Would you reproduce each of the records below precisely, with the pictures left out?

The data Start Marker

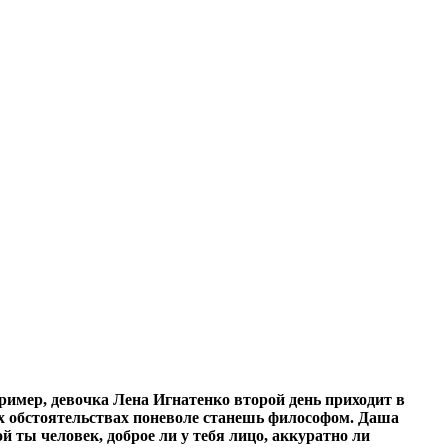
ример, девочка Лена Игнатенко второй день приходит в
ых обстоятельствах поневоле станешь философом. Даша
й ты человек, доброе ли у тебя лицо, аккуратно ли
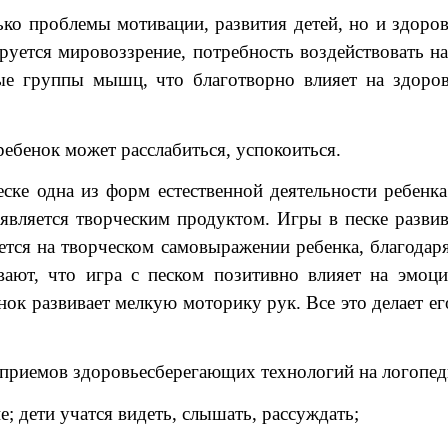
ко проблемы мотивации, развития детей, но и здоров
уется мировоззрение, потребность воздействовать н
ые группы мышц, что благотворно влияет на здоровь
ебенок может расслабиться, успокоиться.
ке одна из форм естественной деятельности ребенка.
 является творческим продуктом. Игры в песке разви
ется на творческом самовыражении ребенка, благода
ают, что игра с песком позитивно влияет на эмоци
нок развивает мелкую моторику рук. Все это делает е
приемов здоровьесберегающих технологий на логопед
; дети учатся видеть, слышать, рассуждать;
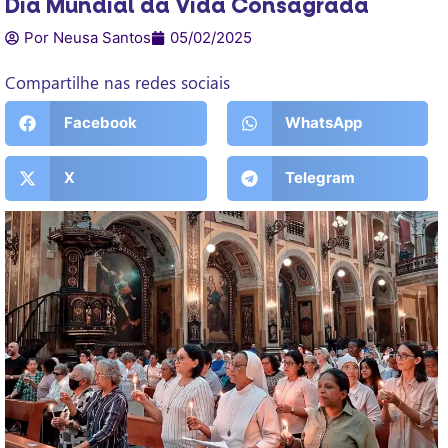
Dia Mundial da Vida Consagrada
Por Neusa Santos
05/02/2025
Compartilhe nas redes sociais
Facebook
WhatsApp
X
Telegram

The data End Marker

* Final answer:
ример, девочка Лена Игнатенко второй день приходит в
ых обстоятельствах поневоле станешь философом. Даша
й ты человек, доброе ли у тебя лицо, аккуратно ли
ко проблемы мотивации, развития детей, но и здоров
уется мировоззрение, потребность воздействовать н
ые группы мышц, что благотворно влияет на здоровь
ебенок может расслабиться, успокоиться.
ке одна из форм естественной деятельности ребенка.
 является творческим продуктом. Игры в песке разви
ется на творческом самовыражении ребенка, благода
ают, что игра с песком позитивно влияет на эмоци
нок развивает мелкую моторику рук. Все это делает е
приемов здоровьесберегающих технологий на логопед
; дети учатся видеть, слышать, рассуждать;
Dia Mundial da Vida Consagrada
Por Neusa Santos
05/02/2025
Compartilhe nas redes sociais
Facebook
WhatsApp
X
Telegram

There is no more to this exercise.